→ **Input material**:
*** Block opens ***

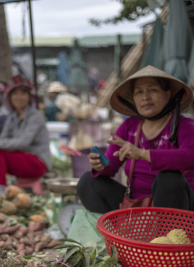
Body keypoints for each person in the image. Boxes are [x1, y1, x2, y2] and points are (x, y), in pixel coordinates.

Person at [77, 65, 194, 213]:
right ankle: (121, 231)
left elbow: (191, 156)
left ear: (168, 94)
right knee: (88, 182)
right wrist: (100, 165)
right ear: (133, 99)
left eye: (153, 90)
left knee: (169, 178)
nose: (145, 97)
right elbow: (111, 166)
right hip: (135, 206)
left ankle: (166, 235)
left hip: (178, 207)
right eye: (139, 92)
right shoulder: (129, 127)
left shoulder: (185, 126)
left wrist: (143, 154)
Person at [0, 75, 51, 190]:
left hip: (37, 163)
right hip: (19, 158)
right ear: (9, 96)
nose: (19, 97)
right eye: (15, 93)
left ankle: (1, 189)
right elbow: (3, 138)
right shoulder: (12, 117)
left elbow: (23, 143)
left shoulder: (36, 116)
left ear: (29, 97)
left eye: (23, 93)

*** Block closes ***

→ **Aim of the exercise**: List all lines above in which the string "elbow" appears.

→ **Answer**:
left elbow: (191, 156)
right elbow: (111, 166)
right elbow: (3, 138)
left elbow: (23, 143)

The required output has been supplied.